И ему теперь только припомнился кошелёк, которым он недавно так горделиво размахивал, и вот это всё, разумеется, перевёрнуто было, перетолковано, вывернуто совсем наизнанку и абсолютно, голову наотрез, что не так. И эта игра, о которой он говорил всем открыто именно потому, что не видел ничего предосудительного в том, чтобы добровольно рискнуть своим достоянием ради возможности выиграть на жизнь, ведь только на жизнь необходимые деньги, как раз для того, это же в первую очередь, как не понять, что именно для того, чтобы не осквернять своё творчество хотя бы тенью невозможного денежного расчёта, от которого, как он ни рвал и метал, оно не было в самом деле свободно, по необходимости, из горькой нужды, потому что никто не оставил ему состояния, а семья его была чересчур велика, чтобы в одиночку, напрягая все свои силы, хотя бы скудно обеспечить её, и это было его вечной мукой, которая никогда, никогда не оставляла его, язвя душу стыдом и позором.

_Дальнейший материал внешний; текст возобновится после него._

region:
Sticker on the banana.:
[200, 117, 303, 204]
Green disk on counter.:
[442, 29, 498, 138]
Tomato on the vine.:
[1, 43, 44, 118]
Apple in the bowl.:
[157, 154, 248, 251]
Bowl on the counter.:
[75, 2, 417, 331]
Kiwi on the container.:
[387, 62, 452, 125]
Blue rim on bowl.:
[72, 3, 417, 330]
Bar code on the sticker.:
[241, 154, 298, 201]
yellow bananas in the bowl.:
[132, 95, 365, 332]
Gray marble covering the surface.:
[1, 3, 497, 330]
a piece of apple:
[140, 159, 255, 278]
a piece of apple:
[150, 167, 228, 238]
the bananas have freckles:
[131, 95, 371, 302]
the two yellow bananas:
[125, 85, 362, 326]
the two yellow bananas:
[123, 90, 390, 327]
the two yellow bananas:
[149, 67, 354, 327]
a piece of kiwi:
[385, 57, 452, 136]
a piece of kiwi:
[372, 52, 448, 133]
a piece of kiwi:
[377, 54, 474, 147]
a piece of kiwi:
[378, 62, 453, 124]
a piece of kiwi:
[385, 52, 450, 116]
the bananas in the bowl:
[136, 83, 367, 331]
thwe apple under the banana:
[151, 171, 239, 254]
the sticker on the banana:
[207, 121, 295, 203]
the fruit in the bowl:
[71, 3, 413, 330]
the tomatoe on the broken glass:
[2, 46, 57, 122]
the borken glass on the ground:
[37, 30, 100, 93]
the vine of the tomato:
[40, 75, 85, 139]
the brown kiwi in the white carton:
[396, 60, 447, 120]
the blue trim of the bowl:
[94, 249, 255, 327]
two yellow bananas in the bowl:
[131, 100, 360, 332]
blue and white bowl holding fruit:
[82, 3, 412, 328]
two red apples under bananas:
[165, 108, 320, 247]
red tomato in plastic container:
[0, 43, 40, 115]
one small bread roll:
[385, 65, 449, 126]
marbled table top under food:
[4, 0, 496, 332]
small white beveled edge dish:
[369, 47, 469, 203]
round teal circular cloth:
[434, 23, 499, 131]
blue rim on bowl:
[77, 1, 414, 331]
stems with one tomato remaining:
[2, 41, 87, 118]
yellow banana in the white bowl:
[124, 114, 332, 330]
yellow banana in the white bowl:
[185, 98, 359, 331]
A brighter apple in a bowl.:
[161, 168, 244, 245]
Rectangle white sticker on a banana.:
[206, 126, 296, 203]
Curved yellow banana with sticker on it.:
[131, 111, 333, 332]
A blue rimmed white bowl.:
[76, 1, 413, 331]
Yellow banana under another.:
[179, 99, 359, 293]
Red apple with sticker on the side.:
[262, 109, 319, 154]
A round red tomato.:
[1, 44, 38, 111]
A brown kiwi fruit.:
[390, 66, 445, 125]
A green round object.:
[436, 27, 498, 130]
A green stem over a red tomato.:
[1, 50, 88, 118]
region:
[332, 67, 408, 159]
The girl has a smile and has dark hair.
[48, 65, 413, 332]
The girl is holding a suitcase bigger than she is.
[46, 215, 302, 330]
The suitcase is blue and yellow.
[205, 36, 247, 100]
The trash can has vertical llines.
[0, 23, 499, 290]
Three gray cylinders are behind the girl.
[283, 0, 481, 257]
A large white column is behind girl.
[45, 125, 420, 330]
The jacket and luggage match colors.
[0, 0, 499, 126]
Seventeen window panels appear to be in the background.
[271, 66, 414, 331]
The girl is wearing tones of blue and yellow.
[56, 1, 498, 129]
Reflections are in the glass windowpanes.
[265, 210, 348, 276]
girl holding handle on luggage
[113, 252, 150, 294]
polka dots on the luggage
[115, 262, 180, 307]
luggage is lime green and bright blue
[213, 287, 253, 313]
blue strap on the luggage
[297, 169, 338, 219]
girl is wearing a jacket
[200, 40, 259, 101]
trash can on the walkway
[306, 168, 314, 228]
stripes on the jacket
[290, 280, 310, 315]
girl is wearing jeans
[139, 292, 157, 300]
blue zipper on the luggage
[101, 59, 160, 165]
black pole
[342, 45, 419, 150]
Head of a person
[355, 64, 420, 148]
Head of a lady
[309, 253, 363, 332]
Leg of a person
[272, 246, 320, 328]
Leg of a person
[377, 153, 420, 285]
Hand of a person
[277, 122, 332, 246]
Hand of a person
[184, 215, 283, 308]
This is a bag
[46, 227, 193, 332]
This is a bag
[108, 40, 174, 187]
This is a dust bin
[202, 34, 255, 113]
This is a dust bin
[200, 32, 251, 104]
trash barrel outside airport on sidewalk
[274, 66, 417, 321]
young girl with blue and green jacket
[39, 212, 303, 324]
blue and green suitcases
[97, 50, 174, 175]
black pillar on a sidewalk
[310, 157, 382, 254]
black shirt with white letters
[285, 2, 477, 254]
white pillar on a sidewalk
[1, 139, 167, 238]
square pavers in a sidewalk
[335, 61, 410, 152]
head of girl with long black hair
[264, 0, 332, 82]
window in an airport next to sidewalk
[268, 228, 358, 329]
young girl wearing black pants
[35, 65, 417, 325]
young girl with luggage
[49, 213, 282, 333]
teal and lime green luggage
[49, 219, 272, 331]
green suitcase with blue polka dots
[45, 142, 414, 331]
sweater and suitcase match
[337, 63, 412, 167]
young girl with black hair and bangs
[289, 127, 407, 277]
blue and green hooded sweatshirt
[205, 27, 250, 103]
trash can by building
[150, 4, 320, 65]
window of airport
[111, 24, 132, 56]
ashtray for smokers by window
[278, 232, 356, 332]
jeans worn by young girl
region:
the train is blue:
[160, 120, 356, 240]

Разве было бы честно так всё и оставить? Нет, он должен был всё разъяснить, он должен был открыть полную истину, чтобы смыть и самую слабую тень подозрения со своего честного имени, честного, за это он мог постоять, но он был убеждён, что о своей честной честности громко вопят только те, кто бесчестно бесчестен, и ему тут же приходило на ум, что все его оправдания могут только сгустить эту тень покорного подозрения, что Тургенев, в этой вязаной кофте, с этой странной манерой как-то некстати переводить разговор, стоит ему только разгорячиться о чём-нибудь неотложном и важном, именно тут-то и непременно подумает, что недаром же он кипятится, что, стало быть, тут что-то и есть, и ту туманную видимость тайного искушения на своих книгах заработать поскорей да побольше, которая и в самом деле беспрерывно терзает его, примет уже за свершённое грехопадение и перестанет видеть в нём достойного человека, да и без того уж не больно-то ласков и рад, щёку-то подставил для поцелуя, экий, чёрт возьми, генерал, и ежели он всё-таки должен оправдываться, тут нужны доказательства неопровержимые и чрезвычайные, и тотчас разум его напрягся в поспешном усилии, ища таких доказательств, он весь побледнел, и синие вены вздулись на пожелтелых висках.